Friday, December 10, 2010

minding the details

As the normal hoopla of preparing for Christmas continues, I can't help but think again about how driven we are to get things right. We hunt for just the right ornaments, just the right recipes, the perfect gifts, the right Christmas outfits...What is it all about really? Why do we feel this compulsion to do it right? Who's marking the test? What happens if we don't get a good mark? Kind of interesting to consider. And what happens when you don't feel like it?

I remember a Christmas several years ago (more than 10) when I really didn't feel it. It came right down to the last few days before Christmas and I was still feeling pretty grinchy about the whole process. Things were tight financially and the job situation was not very secure. I remember that I was down in the basement tidying up the toys yet again, listening to Barber's Adagio and finally all the emotions just overflowed. I cried until I couldn't see and was so congested I couldn't even blow my nose. But it fixed something as I let go. I surrendered myself to the powerlessness of life and gave it into the hands of the only truly competent individual I know, my Savior. Things didn't magically become better overnight, but the season continued without me resenting it anymore. I was able to laugh at the continued chaos and see my blessings in the midst of the adversity. I will always remember that Christmas. I tasted the freedom of not having to be perfect for a while. I still slip up sometimes and let expectations dictate too much, but each year I get a little better at savoring the feeling that can come to us if we pause long enough in our racing to see just how much we are loved and saved from ourselves.

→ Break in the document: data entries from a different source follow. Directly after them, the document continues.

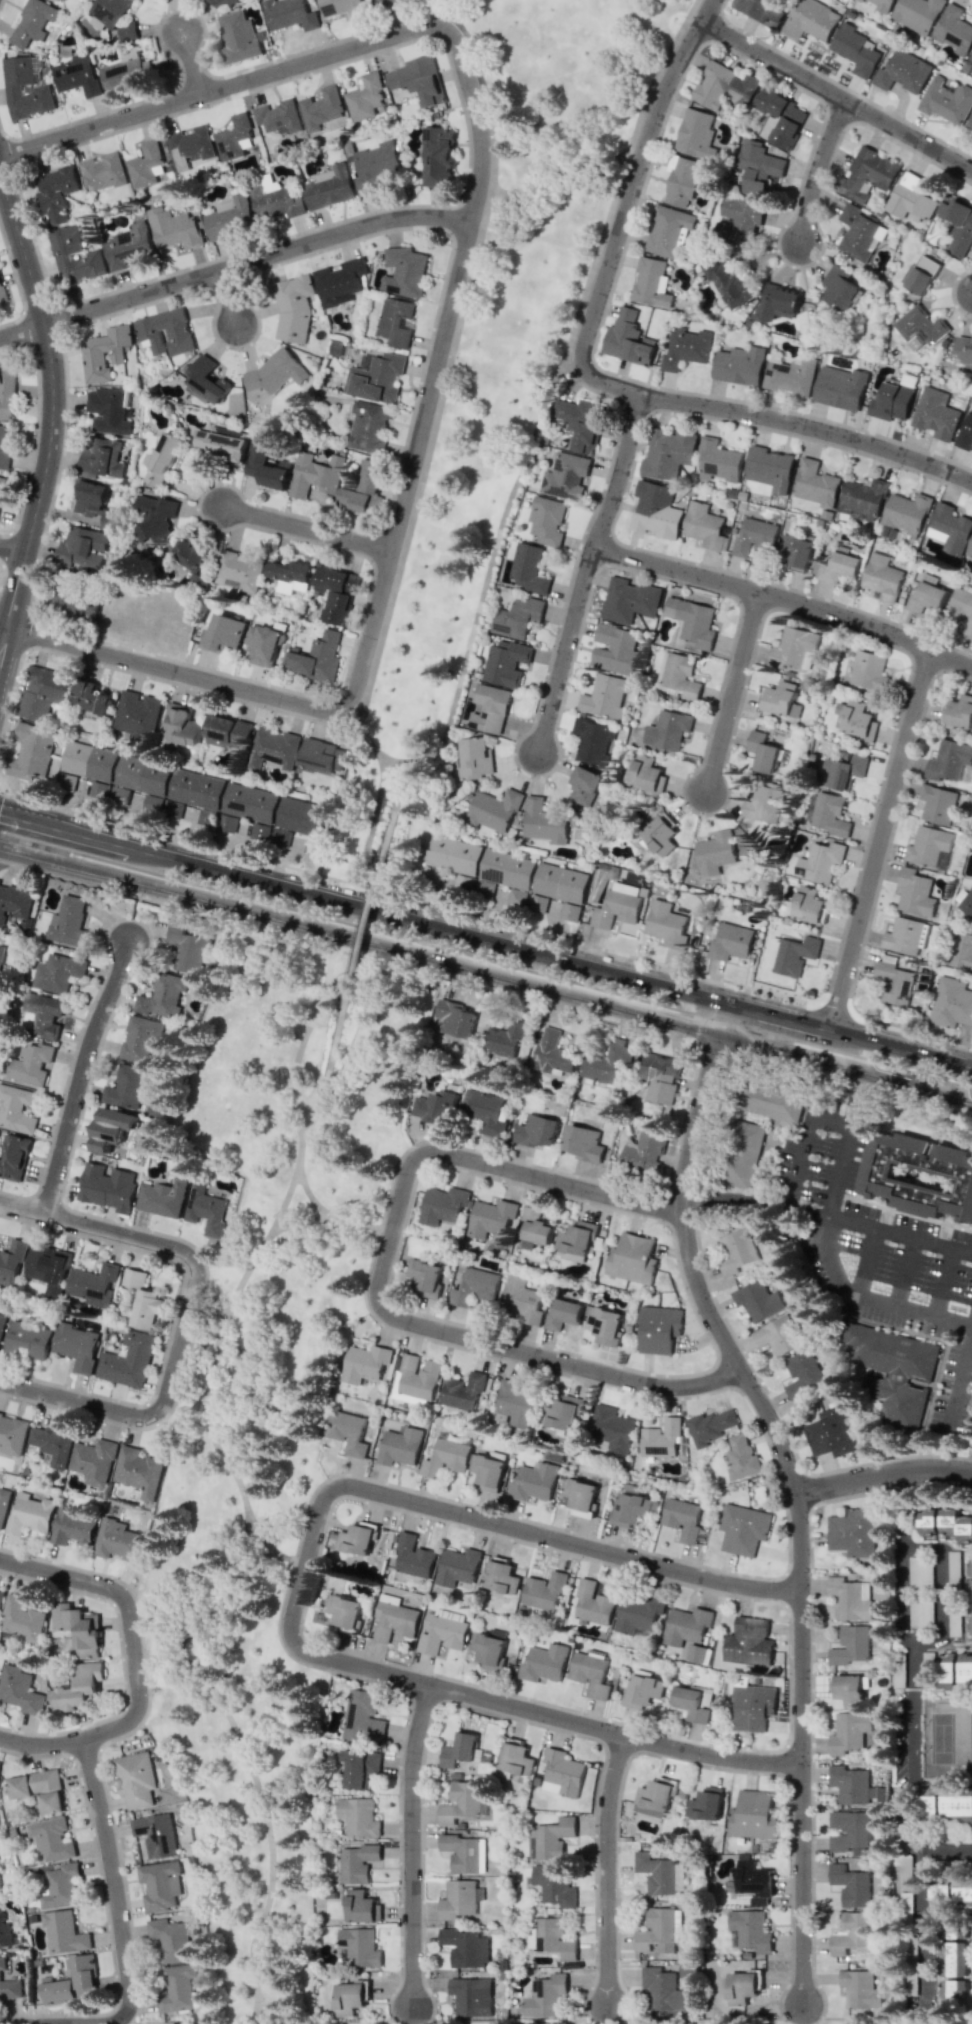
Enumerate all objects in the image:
building: (65, 0)
building: (860, 0)
building: (391, 2)
building: (216, 5)
building: (882, 5)
building: (341, 7)
building: (762, 11)
building: (289, 14)
building: (917, 14)
building: (112, 17)
building: (811, 21)
building: (33, 22)
building: (953, 29)
building: (237, 37)
building: (856, 50)
building: (970, 58)
road: (192, 63)
building: (902, 72)
building: (126, 73)
building: (77, 74)
building: (418, 80)
building: (724, 87)
building: (24, 88)
road: (838, 94)
building: (364, 97)
building: (946, 100)
building: (321, 108)
building: (279, 117)
building: (782, 117)
building: (970, 122)
building: (696, 134)
building: (234, 138)
building: (190, 147)
building: (440, 158)
building: (146, 166)
building: (375, 166)
building: (758, 166)
road: (817, 170)
building: (103, 172)
building: (866, 175)
building: (682, 182)
building: (330, 187)
building: (56, 193)
building: (911, 197)
building: (275, 199)
building: (230, 217)
building: (738, 220)
building: (958, 224)
building: (174, 228)
building: (668, 230)
building: (860, 233)
building: (129, 246)
building: (62, 255)
road: (235, 266)
building: (404, 271)
building: (923, 274)
building: (340, 282)
building: (652, 282)
building: (730, 283)
building: (839, 288)
building: (2, 295)
road: (227, 298)
building: (777, 302)
building: (293, 308)
road: (451, 310)
building: (395, 321)
building: (920, 328)
building: (165, 332)
building: (628, 339)
building: (686, 348)
building: (964, 350)
building: (104, 352)
building: (739, 365)
building: (276, 371)
road: (589, 373)
road: (580, 374)
building: (376, 377)
building: (206, 380)
building: (840, 387)
park: (496, 389)
building: (7, 392)
building: (107, 410)
building: (936, 414)
road: (51, 416)
building: (581, 423)
building: (368, 427)
road: (539, 428)
building: (966, 432)
building: (222, 443)
building: (4, 449)
building: (668, 453)
building: (102, 459)
building: (163, 460)
building: (718, 461)
building: (267, 468)
building: (770, 468)
road: (620, 471)
building: (316, 474)
building: (566, 476)
building: (815, 483)
building: (1, 484)
building: (363, 490)
building: (90, 496)
building: (863, 499)
building: (655, 510)
building: (907, 512)
building: (155, 518)
building: (547, 520)
building: (704, 526)
building: (950, 528)
road: (306, 530)
building: (754, 537)
building: (83, 549)
road: (12, 551)
building: (970, 551)
building: (796, 552)
building: (189, 554)
building: (838, 565)
building: (528, 568)
building: (238, 571)
building: (291, 576)
building: (882, 577)
building: (337, 592)
building: (927, 597)
building: (629, 600)
road: (785, 600)
building: (74, 604)
building: (962, 608)
building: (517, 617)
building: (692, 621)
building: (225, 632)
building: (263, 645)
building: (793, 647)
building: (616, 649)
road: (564, 650)
building: (316, 658)
building: (506, 662)
building: (868, 670)
building: (679, 676)
building: (43, 692)
road: (734, 694)
building: (606, 696)
building: (90, 698)
building: (782, 699)
building: (490, 708)
building: (959, 712)
building: (857, 719)
building: (184, 728)
building: (668, 730)
building: (229, 732)
building: (593, 740)
building: (273, 749)
building: (762, 751)
building: (31, 752)
building: (321, 756)
building: (475, 758)
building: (949, 761)
building: (87, 763)
building: (844, 770)
building: (145, 780)
building: (585, 786)
building: (100, 789)
building: (196, 789)
building: (120, 795)
building: (938, 803)
building: (763, 805)
building: (174, 809)
building: (249, 810)
building: (494, 810)
building: (828, 813)
building: (206, 817)
building: (304, 819)
building: (544, 822)
building: (660, 835)
building: (280, 836)
road: (880, 841)
road: (6, 842)
building: (928, 845)
building: (720, 851)
building: (452, 861)
building: (820, 862)
road: (93, 865)
building: (506, 869)
building: (556, 886)
building: (484, 888)
building: (915, 892)
building: (516, 897)
building: (14, 902)
building: (967, 903)
building: (808, 904)
building: (617, 906)
building: (570, 911)
building: (68, 921)
road: (366, 922)
building: (667, 924)
building: (903, 935)
building: (731, 942)
road: (485, 944)
building: (186, 946)
building: (790, 954)
building: (1, 956)
building: (58, 972)
building: (895, 983)
road: (573, 989)
building: (163, 996)
building: (951, 1003)
building: (43, 1015)
building: (454, 1018)
road: (311, 1021)
building: (140, 1038)
building: (503, 1041)
building: (552, 1054)
road: (331, 1059)
building: (31, 1062)
building: (607, 1064)
road: (81, 1076)
building: (660, 1076)
building: (127, 1088)
building: (770, 1104)
building: (16, 1108)
building: (487, 1113)
road: (831, 1121)
building: (112, 1128)
building: (537, 1131)
building: (582, 1143)
building: (643, 1151)
building: (743, 1154)
building: (14, 1157)
road: (836, 1172)
road: (298, 1174)
building: (919, 1175)
building: (108, 1187)
building: (163, 1197)
road: (741, 1197)
building: (442, 1205)
building: (206, 1209)
building: (492, 1217)
road: (331, 1219)
road: (303, 1222)
road: (817, 1227)
building: (535, 1228)
road: (897, 1236)
building: (575, 1241)
building: (736, 1252)
building: (631, 1259)
road: (864, 1261)
building: (11, 1262)
building: (48, 1268)
road: (827, 1268)
road: (903, 1273)
building: (425, 1277)
road: (379, 1279)
building: (94, 1284)
road: (942, 1284)
building: (475, 1287)
building: (143, 1300)
building: (521, 1300)
building: (757, 1300)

There's a funny scripture in Abraham 4:18 that brought it all back to mind this morning - the way we try to make sure everything is going to go perfectly according to plan.

 And the Gods watched those things which they had aordered until they obeyed.

I have done that so many times. And the very nature of mortality is to have the things we order defy us on a regular basis. It's why our hair doesn't go well sometimes, why that poorly timed blemish shows up on school picture day, and why no matter how hard we try or how well-intentioned we are, we're often programmed to fail. Because that's the way it's supposed to be. Otherwise we would persist in the misconception that we are the masters of our destiny and make even nastier messes of our existence. I'm very good at it, believe me.